Throughout the video, Cunningham gives examples of what too much emphasis on one of the transcendentals, to the exclusion of the others, can look like. Goodness brought to fore can lapse into moralism; Beauty into vanity or aestheticism; Truth into propositions (or theological masturbation as Cunningham calls it). Then Cunningham does something apropos of all these Judas Iscariot, SJW memes and ideas. He uses Judas (I think, in the moment he may have forgotten John’s little explanatory note about Judas the thief) as an example of someone who focuses on Goodness to the exclusion of Beauty. Cunningham notes that there are those who question why we build cathedrals when there are poor people to feed. He reminds us that we build cathedrals (which are beautiful) because of the poor. Beauty, properly received, can lead us to Truth and Goodness. So, even if Judas had truly wanted to feed the poor, his problem would not have been a dedication to the Good, but a forgetfulness of the Beautiful (and in Judas’ case the True as well).

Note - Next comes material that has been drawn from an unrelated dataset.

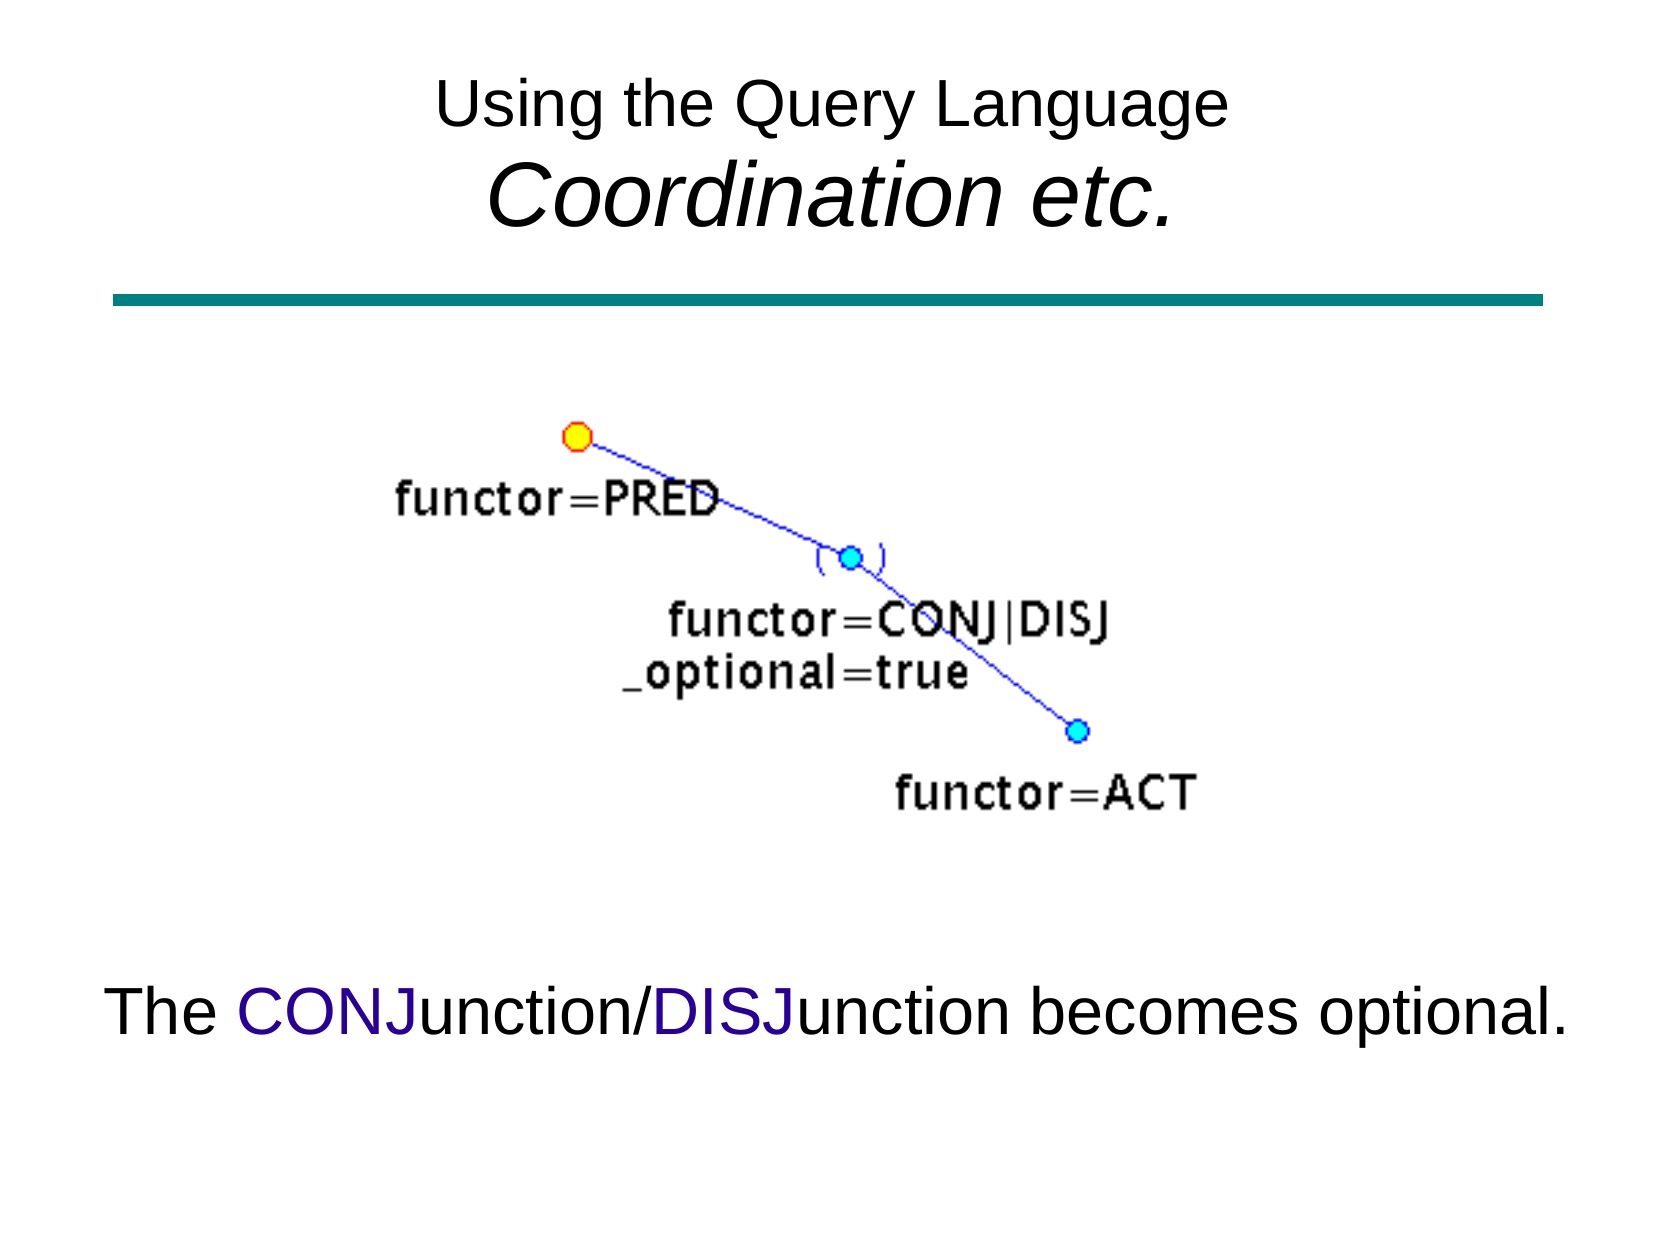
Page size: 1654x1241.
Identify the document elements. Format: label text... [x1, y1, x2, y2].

So where does this leave us? Is Judas the “patron saint” of social justice warriors? On the one hand, of course not. That’s ridiculous on a whole host of levels. But Christ’s words (whether to Judas or to all the disciples) still stand. We cannot become so focused on social justice that we forget the Truth or the Beautiful. No more than we ought to become so focused on the Truth so as to lose focus on the Good and the Beautiful; or on the Beautiful so as to lose focus on the Good and the Truth. The three must stand united (just as Father, Son, and Holy Spirit can never be truly divided). So we must feed the poor; we must be social justice warriors. But perhaps, to further a meme suggesting other role-playing classes, we ought also to be or to raise up social justice bards (or poets/artists) and social justice philosophers and theologians. And I don’t simply mean poets and artists who write, paint, and sculpt about explicit social justice issues; or philosophers and theologians who are exclusively ethicists. Rather I mean we must foster poets and artists and philosophers and theologians (and bankers and farmers and housewives and househusbands and students) whose lives are so organized around Truth, Beauty, and Goodness that while they may not always have the ferver of some SJWs they will nevertheless be committed to bringing about social reform just as (or perhaps slightly less than) they are committed to writing beautiful (and good and true) poetry or devising true (and good and beautiful) books about God and the nature of reality. We must be whole. We must also be the body, allowing some to be legs, others eyes, still others mouths and ears. And we must tend to each part of the body to ensure that we move with one fluid motion.